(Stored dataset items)

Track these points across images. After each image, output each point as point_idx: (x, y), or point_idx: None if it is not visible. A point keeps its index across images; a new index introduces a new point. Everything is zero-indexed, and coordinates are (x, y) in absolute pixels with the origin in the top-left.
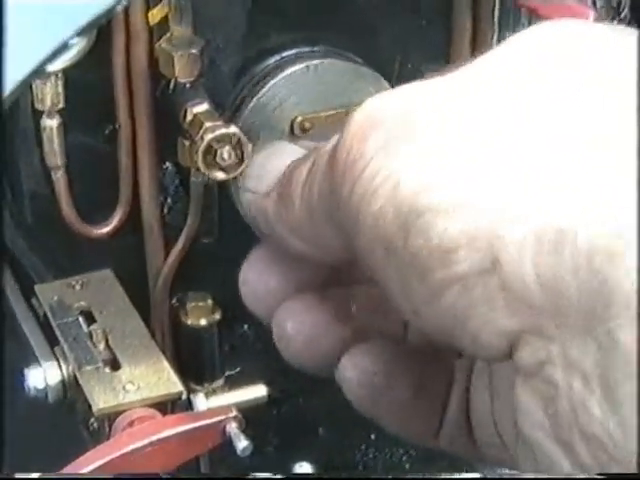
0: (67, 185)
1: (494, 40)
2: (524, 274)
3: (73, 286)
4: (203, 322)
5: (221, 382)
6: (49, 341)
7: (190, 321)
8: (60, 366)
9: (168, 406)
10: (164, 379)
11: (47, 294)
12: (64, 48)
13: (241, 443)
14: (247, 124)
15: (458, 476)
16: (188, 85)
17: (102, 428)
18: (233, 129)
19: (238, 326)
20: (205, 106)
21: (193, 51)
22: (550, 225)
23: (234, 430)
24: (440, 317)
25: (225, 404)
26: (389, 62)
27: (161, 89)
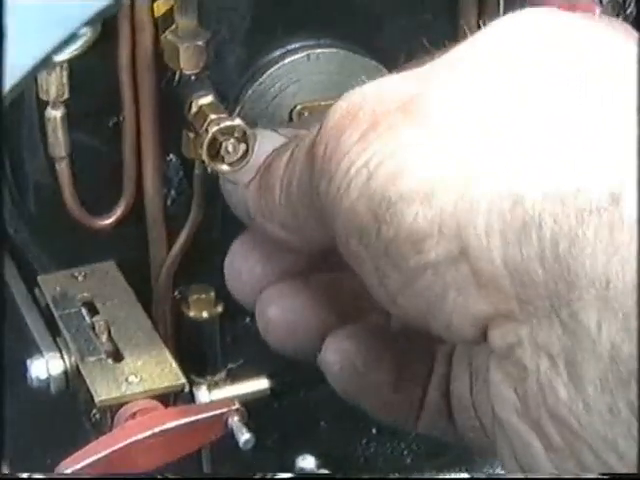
0: (71, 176)
1: None
2: (492, 261)
3: (76, 277)
4: (205, 314)
5: (223, 375)
6: (52, 332)
7: (192, 313)
8: (63, 357)
9: (170, 398)
10: (166, 371)
11: (50, 285)
12: (72, 38)
13: (243, 436)
14: (246, 112)
15: (456, 476)
16: (193, 77)
17: (104, 419)
18: (238, 121)
19: (240, 319)
20: (210, 98)
21: (198, 43)
22: (516, 212)
23: (236, 423)
24: (415, 304)
25: (227, 397)
26: (395, 57)
27: (166, 81)
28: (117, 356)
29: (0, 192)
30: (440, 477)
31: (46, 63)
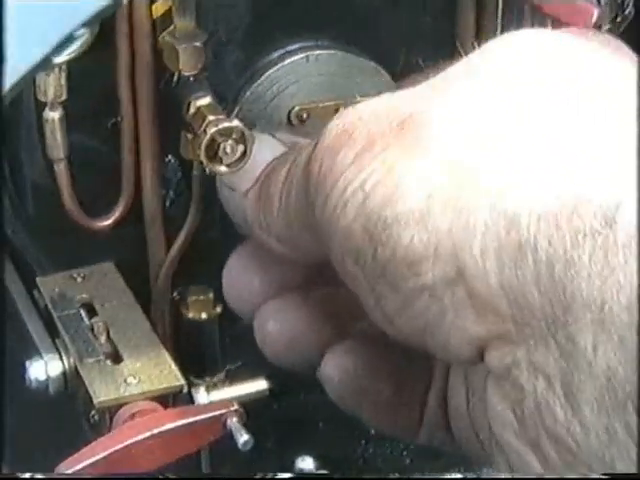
0: (69, 177)
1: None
2: (488, 283)
3: (75, 278)
4: (204, 316)
5: (222, 376)
6: (50, 333)
7: (191, 315)
8: (61, 358)
9: (169, 399)
10: (165, 372)
11: (49, 286)
12: (70, 40)
13: (242, 437)
14: (244, 113)
15: (455, 476)
16: (191, 78)
17: (103, 421)
18: (236, 123)
19: (239, 320)
20: (208, 99)
21: (196, 44)
22: (511, 234)
23: (235, 424)
24: (412, 325)
25: (226, 398)
26: (394, 58)
27: (164, 82)
28: (116, 357)
29: (1, 198)
30: (437, 477)
31: (44, 64)
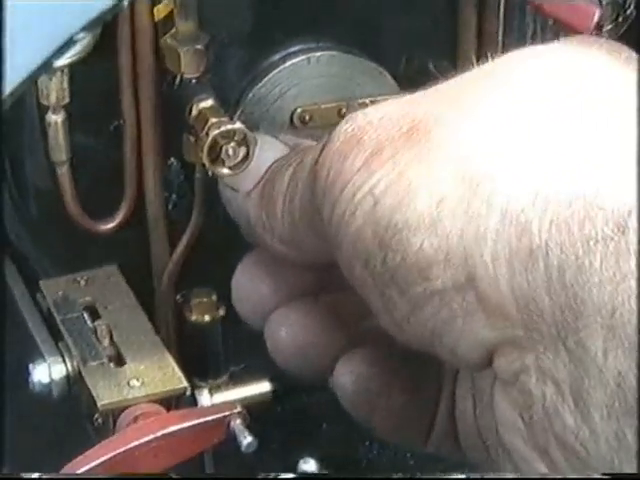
0: (72, 180)
1: (499, 37)
2: (499, 288)
3: (78, 282)
4: (207, 318)
5: (225, 378)
6: (54, 336)
7: (194, 317)
8: (65, 361)
9: (172, 402)
10: (169, 375)
11: (52, 289)
12: (71, 43)
13: (245, 439)
14: (247, 116)
15: (459, 476)
16: (194, 81)
17: (106, 423)
18: (238, 125)
19: (242, 322)
20: (210, 102)
21: (198, 47)
22: (523, 240)
23: (238, 426)
24: (421, 330)
25: (229, 400)
26: (395, 59)
27: (166, 85)
28: (119, 360)
29: (1, 198)
30: (441, 477)
31: (45, 68)
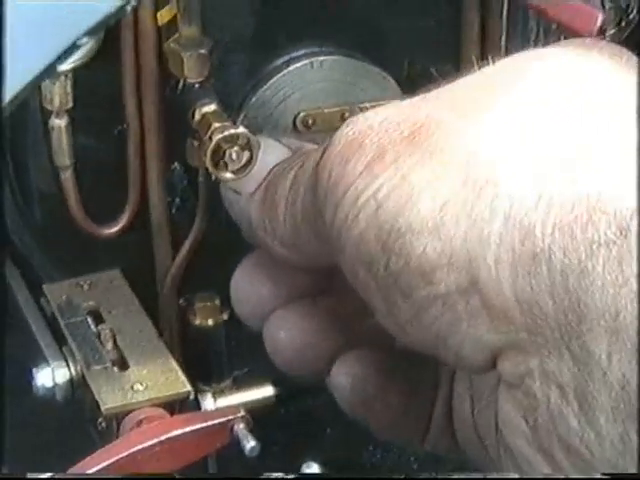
0: (75, 185)
1: (503, 41)
2: (503, 292)
3: (81, 286)
4: (211, 322)
5: (229, 382)
6: (57, 341)
7: (198, 321)
8: (68, 365)
9: (176, 406)
10: (172, 379)
11: (55, 294)
12: (74, 48)
13: (249, 443)
14: (250, 120)
15: (461, 476)
16: (197, 85)
17: (110, 428)
18: (241, 129)
19: (246, 326)
20: (214, 106)
21: (202, 51)
22: (526, 244)
23: (242, 430)
24: (424, 333)
25: (233, 404)
26: (398, 63)
27: (170, 89)
28: (123, 364)
29: (1, 198)
30: (443, 477)
31: (48, 73)
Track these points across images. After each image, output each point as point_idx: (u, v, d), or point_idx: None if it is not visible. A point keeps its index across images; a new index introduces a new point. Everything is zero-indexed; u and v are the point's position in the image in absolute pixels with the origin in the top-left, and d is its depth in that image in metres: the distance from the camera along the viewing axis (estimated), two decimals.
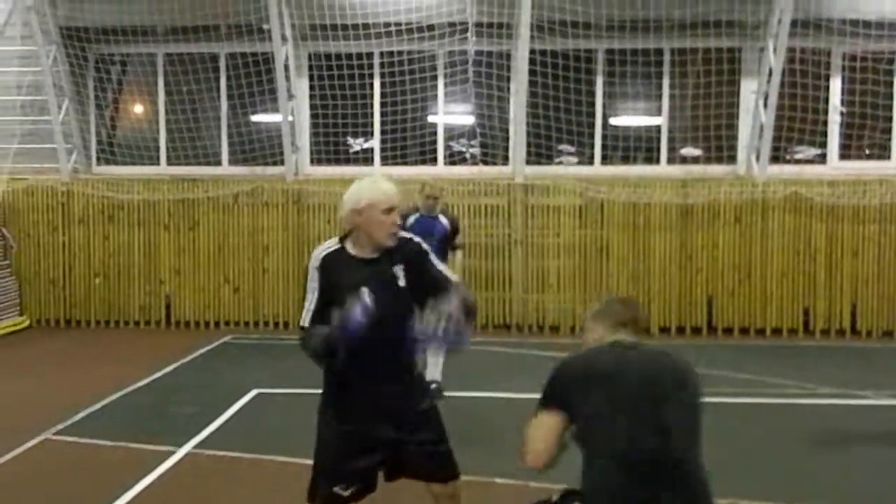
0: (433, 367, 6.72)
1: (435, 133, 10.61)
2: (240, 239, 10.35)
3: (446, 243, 6.70)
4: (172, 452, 5.39)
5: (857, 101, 9.96)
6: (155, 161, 10.85)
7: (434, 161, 10.59)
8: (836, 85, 10.09)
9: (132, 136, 11.18)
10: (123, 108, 11.37)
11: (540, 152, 10.11)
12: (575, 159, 10.53)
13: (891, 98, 10.05)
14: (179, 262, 10.43)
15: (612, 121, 10.55)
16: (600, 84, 10.33)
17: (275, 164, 10.40)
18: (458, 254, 6.88)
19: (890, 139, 10.19)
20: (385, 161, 10.57)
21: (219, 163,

Problem to solve: Repeat the entries exactly. Any picture is to be left out.

Result:
Track these points across images. After each image, output each point as point_idx: (x, y), or point_idx: None if it is not visible. A point keeps its index across images; a new index introduces a new point. Everything is zero-indexed, and coordinates are (x, y) in absolute pixels with the origin in the top-left.
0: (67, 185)
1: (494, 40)
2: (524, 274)
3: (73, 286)
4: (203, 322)
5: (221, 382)
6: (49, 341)
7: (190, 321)
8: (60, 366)
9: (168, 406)
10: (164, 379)
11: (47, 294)
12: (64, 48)
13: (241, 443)
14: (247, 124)
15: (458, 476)
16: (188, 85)
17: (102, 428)
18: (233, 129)
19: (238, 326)
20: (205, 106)
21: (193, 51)
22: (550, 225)
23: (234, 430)
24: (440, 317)
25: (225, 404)
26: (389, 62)
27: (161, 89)
0: (71, 176)
1: None
2: (492, 261)
3: (76, 277)
4: (205, 314)
5: (223, 375)
6: (52, 332)
7: (192, 313)
8: (63, 357)
9: (170, 398)
10: (166, 371)
11: (50, 285)
12: (72, 38)
13: (243, 436)
14: (246, 112)
15: (456, 476)
16: (193, 77)
17: (104, 419)
18: (238, 121)
19: (240, 319)
20: (210, 98)
21: (198, 43)
22: (516, 212)
23: (236, 423)
24: (415, 304)
25: (227, 397)
26: (395, 57)
27: (166, 81)
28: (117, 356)
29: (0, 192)
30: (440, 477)
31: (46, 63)
0: (69, 177)
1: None
2: (488, 283)
3: (75, 278)
4: (204, 316)
5: (222, 376)
6: (50, 333)
7: (191, 315)
8: (61, 358)
9: (169, 399)
10: (165, 372)
11: (49, 286)
12: (70, 40)
13: (242, 437)
14: (244, 113)
15: (455, 476)
16: (191, 78)
17: (103, 421)
18: (236, 123)
19: (239, 320)
20: (208, 99)
21: (196, 44)
22: (511, 234)
23: (235, 424)
24: (412, 325)
25: (226, 398)
26: (394, 58)
27: (164, 82)
28: (116, 357)
29: (1, 198)
30: (437, 477)
31: (44, 64)
0: (72, 180)
1: (499, 37)
2: (499, 288)
3: (78, 282)
4: (207, 318)
5: (225, 378)
6: (54, 336)
7: (194, 317)
8: (65, 361)
9: (172, 402)
10: (169, 375)
11: (52, 289)
12: (71, 43)
13: (245, 439)
14: (247, 116)
15: (459, 476)
16: (194, 81)
17: (106, 423)
18: (238, 125)
19: (242, 322)
20: (210, 102)
21: (198, 47)
22: (523, 240)
23: (238, 426)
24: (421, 330)
25: (229, 400)
26: (395, 59)
27: (166, 85)
28: (119, 360)
29: (1, 198)
30: (441, 477)
31: (45, 68)
0: (75, 185)
1: (503, 41)
2: (503, 292)
3: (81, 286)
4: (211, 322)
5: (229, 382)
6: (57, 341)
7: (198, 321)
8: (68, 365)
9: (176, 406)
10: (172, 379)
11: (55, 294)
12: (74, 48)
13: (249, 443)
14: (250, 120)
15: (461, 476)
16: (197, 85)
17: (110, 428)
18: (241, 129)
19: (246, 326)
20: (214, 106)
21: (202, 51)
22: (526, 244)
23: (242, 430)
24: (424, 333)
25: (233, 404)
26: (398, 63)
27: (170, 89)
28: (123, 364)
29: (1, 198)
30: (443, 477)
31: (48, 73)
Track these points across images. After each image, output each point as point_idx: (u, v, d), or point_idx: None if it is not visible. A point keeps its index across images; a new index introduces a new point. Everything is zero-indexed; u and v are the point's position in the image in absolute pixels with the origin in the top-left, and d is its depth in that image in metres: the distance from the camera along the viewing axis (estimated), two decimals.
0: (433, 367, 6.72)
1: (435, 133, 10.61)
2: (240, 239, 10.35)
3: (446, 243, 6.70)
4: (172, 452, 5.39)
5: (857, 101, 9.96)
6: (155, 161, 10.85)
7: (434, 161, 10.59)
8: (836, 85, 10.09)
9: (132, 136, 11.18)
10: (123, 108, 11.37)
11: (540, 152, 10.11)
12: (575, 159, 10.53)
13: (891, 98, 10.05)
14: (179, 262, 10.43)
15: (612, 121, 10.55)
16: (600, 84, 10.33)
17: (275, 164, 10.40)
18: (458, 254, 6.88)
19: (890, 139, 10.19)
20: (385, 161, 10.57)
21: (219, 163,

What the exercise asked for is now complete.